ASHG announces results of first-ever Teen Genes Video Challenge
BETHESDA, MD – The American Society of Human Genetics (ASHG) is pleased to announce May Kyaw and Virginia Sun, seniors at Thomas Jefferson High School for Science and Technology in Alexandria, Va., as the first-place winners of its inaugural Teen Genes Video Challenge. Dhanya Mahesh, a junior at Monta Vista High School in Cupertino, Calif.; Allie Evans, a senior at Marion County High School in Lebanon, Ky.; and Amee Kapadia, Selina Cheng, and Aaron Gu, juniors at Thomas Jefferson High School for Science and Technology received honorable mentions.
"The Teen Genes Video Challenge provides high school students an opportunity to choose a genetics topic that interests them and explore its significance, both in their own lives and for society more broadly," said Michael Dougherty, PhD, Director of Education for ASHG. "Much like our annual DNA Day Essay Contest, this contest allows students to show their creative side while celebrating the impact of science."
Entrants were asked to submit a 3-5 minute video describing any current application of genetics and explaining how it works.
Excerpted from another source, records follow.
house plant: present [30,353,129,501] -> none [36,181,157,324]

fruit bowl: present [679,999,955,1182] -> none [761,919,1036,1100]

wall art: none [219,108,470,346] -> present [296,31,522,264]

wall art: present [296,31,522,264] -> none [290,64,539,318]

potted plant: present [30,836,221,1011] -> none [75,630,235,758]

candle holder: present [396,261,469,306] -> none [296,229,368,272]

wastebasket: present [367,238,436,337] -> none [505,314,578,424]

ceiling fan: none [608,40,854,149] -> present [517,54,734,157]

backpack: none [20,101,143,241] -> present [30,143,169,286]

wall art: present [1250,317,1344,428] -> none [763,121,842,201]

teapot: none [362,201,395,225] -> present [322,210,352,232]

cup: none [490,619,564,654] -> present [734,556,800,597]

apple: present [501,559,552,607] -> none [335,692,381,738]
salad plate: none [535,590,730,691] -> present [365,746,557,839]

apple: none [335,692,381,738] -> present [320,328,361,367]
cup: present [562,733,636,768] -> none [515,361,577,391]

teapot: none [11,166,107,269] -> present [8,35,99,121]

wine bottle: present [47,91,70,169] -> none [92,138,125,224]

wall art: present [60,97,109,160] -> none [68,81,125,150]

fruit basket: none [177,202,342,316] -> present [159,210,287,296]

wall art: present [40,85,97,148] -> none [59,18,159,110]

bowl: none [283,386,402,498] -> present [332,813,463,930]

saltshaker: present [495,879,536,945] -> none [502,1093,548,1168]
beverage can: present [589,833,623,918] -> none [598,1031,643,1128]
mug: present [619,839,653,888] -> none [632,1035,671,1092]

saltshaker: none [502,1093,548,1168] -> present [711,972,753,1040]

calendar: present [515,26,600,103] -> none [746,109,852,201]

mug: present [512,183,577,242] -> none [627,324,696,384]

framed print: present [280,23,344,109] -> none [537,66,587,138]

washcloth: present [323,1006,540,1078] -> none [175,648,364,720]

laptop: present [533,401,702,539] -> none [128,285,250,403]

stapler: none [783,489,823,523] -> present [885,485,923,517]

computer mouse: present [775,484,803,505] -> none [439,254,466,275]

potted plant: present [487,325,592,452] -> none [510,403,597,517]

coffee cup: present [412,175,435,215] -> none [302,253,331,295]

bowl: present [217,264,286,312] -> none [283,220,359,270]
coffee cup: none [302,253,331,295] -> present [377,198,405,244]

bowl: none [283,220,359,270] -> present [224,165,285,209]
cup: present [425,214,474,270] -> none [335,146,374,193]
After the videos were reviewed for appropriateness, ASHG members were invited to view the entries and use a predetermined set of judging criteria to vote for a winner.
First-place winners Kyaw and Sun, whose video described research into the human microbiome and potential implications for health, will share a $1,500 monetary prize. In addition, they will participate in a video chat with Rick Guidotti, an award-winning former fashion photographer and founder of Positive Exposure. Honorable mention recipients, whose videos described varied topics such as crime scene investigation and approaches to ancestry testing, will each receive a $150 monetary prize.